Chemistry. 2002 Aug 16;8(16):3747-56. doi: 10.1002/1521-3765(20020816)8:16<3747::AID-CHEM3747>3.0.CO;2-A.
The total synthesis of epothilone A is described by the coupling four segments 4-7 a. Three of the segments, 4, 5 and 7 a, have only one chiral center; all other chiral centers were introduced by simple asymmetric catalytic reactions. The key steps are the ring opening of epoxide 5 with acetylide 8 for the construction of the C12-C13 cis double bond and a practical hydrolytic kinetic resolution (HKR) developed by Jacobsen group for the introduction the chiral center at C3. Especially, the stereospecific epoxidation of 3-O-PMB epothilone C 3 b through long-range effect of 3-O-PMB protecting group gave high yields of the C12-C13 alpha-epoxide for the synthesis of target molecule.

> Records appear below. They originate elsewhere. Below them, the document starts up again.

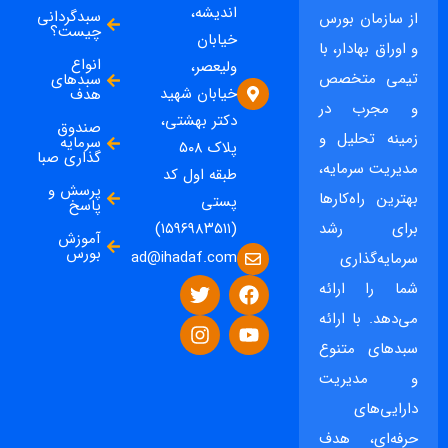
اندیشه،
سبدگردانی
از سازمان بورس
چیست؟
خیابان
و اوراق بهادار، با
انواع
ولیعصر،
تیمی متخصص
سبدهای
خیابان شهید
هدف
و مجرب در
دکتر بهشتی،
صندوق
زمینه تحلیل و
سرمایه
پلاک ۵۰۸
گذاری صبا
مدیریت سرمایه،
طبقه اول کد
پرسش و
بهترین راه‌کارها
پستی
پاسخ
برای رشد
(۱۵۹۶۹۸۳۵۱۱)
آموزش
بورس
ad@ihadaf.com
سرمایه‌گذاری
شما را ارائه
می‌دهد. با ارائه
سبدهای متنوع
و مدیریت
دارایی‌های
حرفه‌ای، هدف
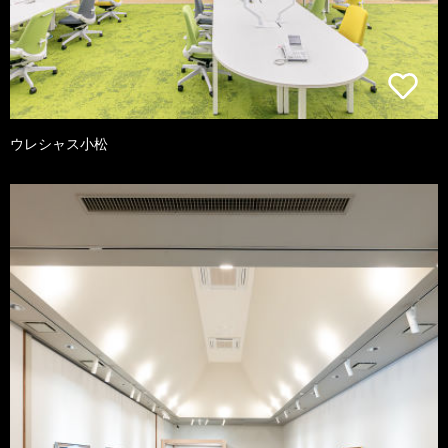
ウレシャス小松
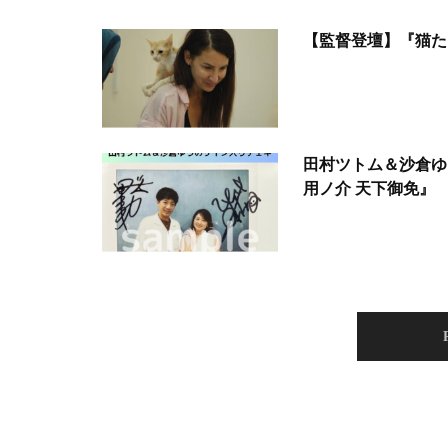
【監督登壇】『猫た
田村ツトム＆沙倉ゆ
用ノ介 天下御免』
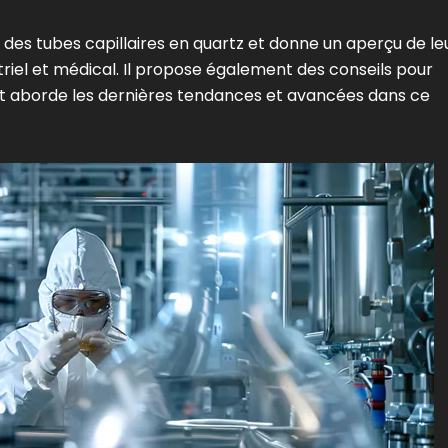
s des tubes capillaires en quartz et donne un aperçu de le
striel et médical. Il propose également des conseils pour
et aborde les dernières tendances et avancées dans ce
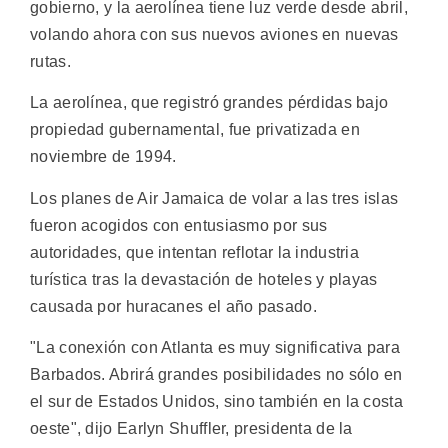
gobierno, y la aerolínea tiene luz verde desde abril,
volando ahora con sus nuevos aviones en nuevas
rutas.
La aerolínea, que registró grandes pérdidas bajo
propiedad gubernamental, fue privatizada en
noviembre de 1994.
Los planes de Air Jamaica de volar a las tres islas
fueron acogidos con entusiasmo por sus
autoridades, que intentan reflotar la industria
turística tras la devastación de hoteles y playas
causada por huracanes el año pasado.
"La conexión con Atlanta es muy significativa para
Barbados. Abrirá grandes posibilidades no sólo en
el sur de Estados Unidos, sino también en la costa
oeste", dijo Earlyn Shuffler, presidenta de la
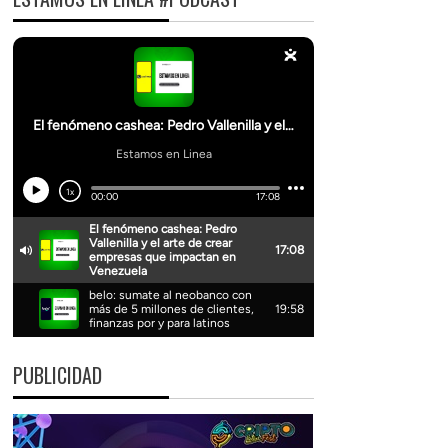
PUBLICIDAD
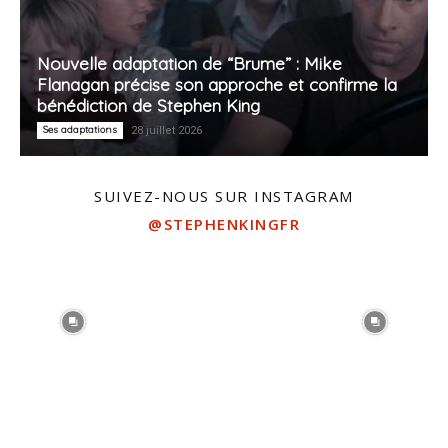
Nouvelle adaptation de “Brume” : Mike
Flanagan précise son approche et confirme la
bénédiction de Stephen King
Ses adaptations
28 juillet 2026
SUIVEZ-NOUS SUR INSTAGRAM
@STEPHENKINGFR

埃坡霉素A的全合成是通过连接4个片段4-7a来描述的。其中三个片段,4、5和7a,仅含有一个手性中心;所有其他手性中心都是通过简单的不对称催化反应引入的。关键步骤包括用乙炔化物8使环氧化物5开环以构建C12-C13顺式双键,以及雅各布森小组开发的用于在C3引入手性中心的实用水解动力学拆分(HKR)。特别地,通过3-O-PMB保护基的远程效应将3-O-PMB埃坡霉素C 3b进行立体选择性环氧化,得到了用于合成目标分子的高产率的C12-C13α-环氧化物。